--- RECORDS FOR THE TASK ---

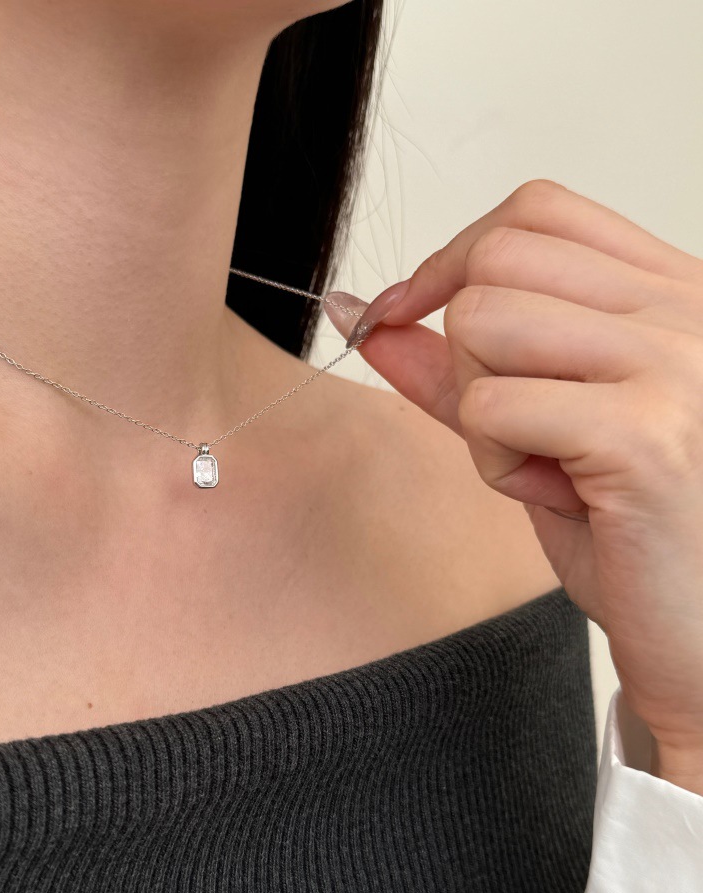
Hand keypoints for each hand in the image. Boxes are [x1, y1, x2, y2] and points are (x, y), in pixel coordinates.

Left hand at [324, 179, 702, 792]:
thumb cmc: (632, 535)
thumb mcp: (534, 432)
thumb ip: (454, 370)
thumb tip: (367, 314)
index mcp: (673, 294)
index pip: (536, 211)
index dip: (453, 258)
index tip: (407, 313)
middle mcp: (687, 311)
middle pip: (497, 260)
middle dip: (466, 350)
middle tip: (515, 425)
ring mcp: (676, 364)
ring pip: (484, 323)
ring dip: (481, 410)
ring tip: (544, 464)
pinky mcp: (645, 434)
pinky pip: (490, 407)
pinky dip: (494, 463)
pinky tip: (560, 497)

---

**TASK ITEM:** Among the entries above, locate the lines containing "index dip: (453, 258)" and "pinky mcp: (645, 434)", and transcribe exactly those two lines and all lines between.

**TASK SOLUTION:**
index dip: (453, 258)
index tip: (407, 313)
middle mcp: (687, 311)
middle pip: (497, 260)
middle dip: (466, 350)
middle tip: (515, 425)
ring mcp: (676, 364)
ring pip: (484, 323)
ring dip: (481, 410)
ring tip: (544, 464)
pinky mcp: (645, 434)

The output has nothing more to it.